CRANSTON, RI – U.S. Senator Jack Reed today announced that Serve Rhode Island and eight local non-profit organizations will receive over $2.14 million in federal AmeriCorps grants.

The AmeriCorps grants are the result of the 2013 AmeriCorps State and National funding competition and advance the priorities of the Edward M. Kennedy Serve America Act and the Corporation for National and Community Service (CNCS).  They will help support AmeriCorps members across Rhode Island as they provide services to youth and families in need and help disadvantaged students.  Additionally, AmeriCorps members who complete their 1,700 hours of service may earn a $5,550 Segal AmeriCorps Education Award that can be used for continuing education and vocational needs or to pay interest on student loans or the loans themselves.  CNCS projects that AmeriCorps members in Rhode Island will receive $748,476 in Segal AmeriCorps Education Award funds. 

“Serve Rhode Island and AmeriCorps members really make a positive difference in the communities they serve.  This is a smart federal investment that gives young people the opportunity to gain valuable work skills while enriching school and community programs for Rhode Islanders throughout the state.  It also helps build the capacity to generate and coordinate more volunteers,” said Senator Reed, a member of the Appropriations subcommittee that oversees AmeriCorps funding and a strong supporter of national service. 

Serve Rhode Island, which administers the state’s AmeriCorps program, will receive $600,000 in federal funding, which in turn will be used to award grants to non-profit organizations and/or government agencies responding to local needs across the state.

“We are very proud of the work of all our AmeriCorps teams that won nationally competitive funds,” said Bernie Beaudreau, Executive Director of Serve Rhode Island.  “We are particularly pleased that Teach for America will be receiving funding to support 65 AmeriCorps positions in schools in Providence and the Blackstone Valley, going above and beyond traditional expectations to help their students achieve at high levels.”

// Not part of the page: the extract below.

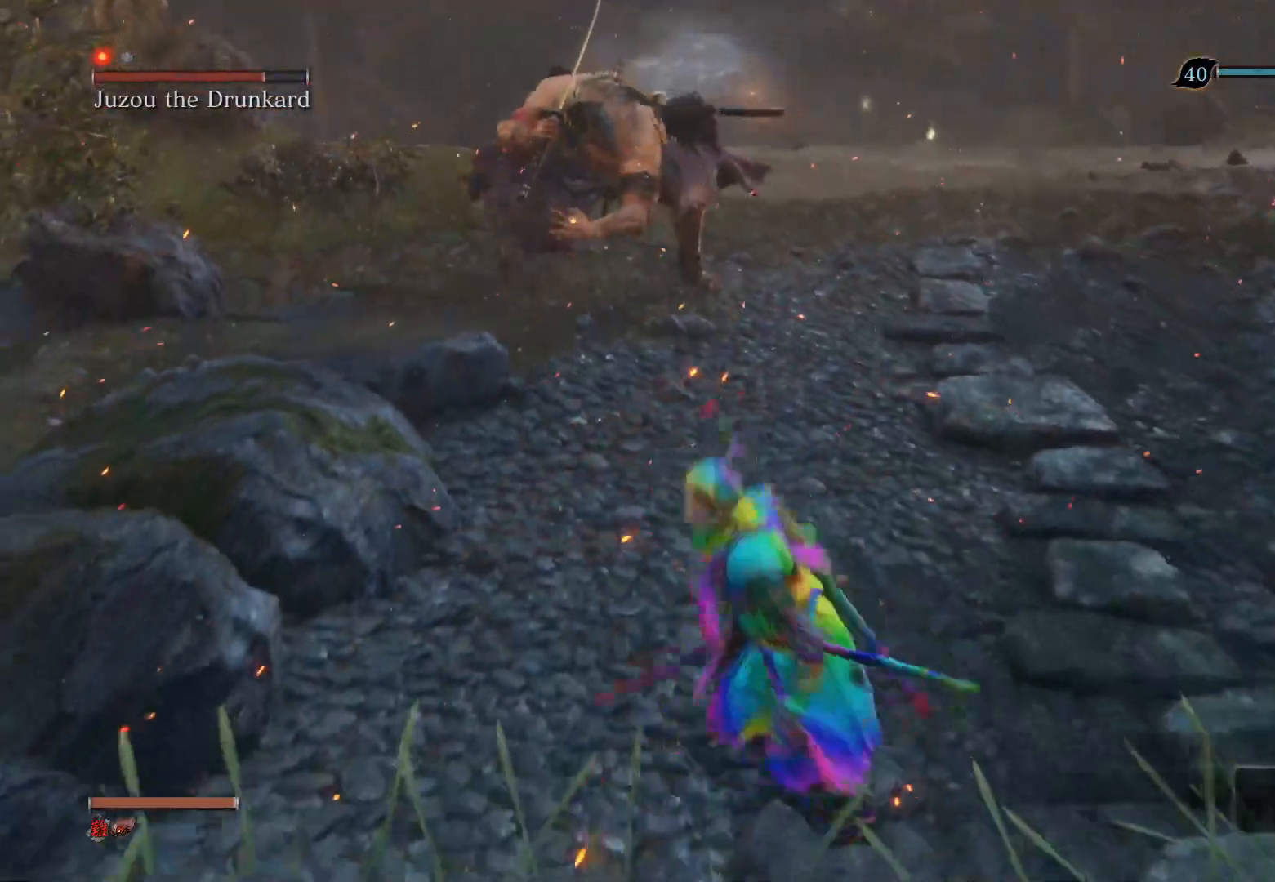
{"buttons": ["R1", "R3"], "left_stick": "center", "right_stick": "center", "events": [[250, "R3", "down"], [333, "R1", "down"], [417, "left_stick", "center"]]}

AmeriCorps programs annually engage almost 80,000 individuals in intensive, results-driven service each year at more than 15,000 locations across the country. AmeriCorps members last year mobilized more than four million community volunteers for the organizations they serve.

Rhode Island organizations that won competitive AmeriCorps grants this year include:

Connecting for Children & Families, Inc. will receive $106,400 to tutor students struggling in reading and math as well as coordinate after-school tutoring and academic enrichment programs in Woonsocket.

The Providence Plan will receive $465,500 to support literacy and school-readiness programs for underserved preschoolers, as well as conduct developmental health screenings in Providence, Pawtucket, and Central Falls.

Teach for America – Rhode Island will receive $52,000 to support teachers in Providence and the Blackstone Valley who are helping to break the local cycle of education inequity.

Save the Bay will receive $212,800 to provide 12 weeks of hands-on environmental education programming to third grade students in Central Falls, Newport, Pawtucket, Providence, West Warwick, and Woonsocket, plus provide after-school and summer camp environmental education programs and recruit and support volunteers through their work at four nonprofit organizations. 

The Providence Children’s Museum will receive $170,907 to provide STEM and math enrichment activities for elementary aged children and school readiness activities for children enrolled in Head Start to increase academic success and school readiness among low-income children in Providence, Pawtucket and Central Falls.

The Institute for the Study & Practice of Nonviolence will receive $212,800 for to address chronic crime and violence by supporting nonviolence intervention training and recovery methods for youth and families in Providence.

Inspiring Minds will receive $133,000 to provide tutoring for K-5th grade students in low performing elementary school in Providence.

Brown University will receive $187,727 to provide in-school college advising to increase the number of urban, low-income and first generation students seeking higher education throughout the state.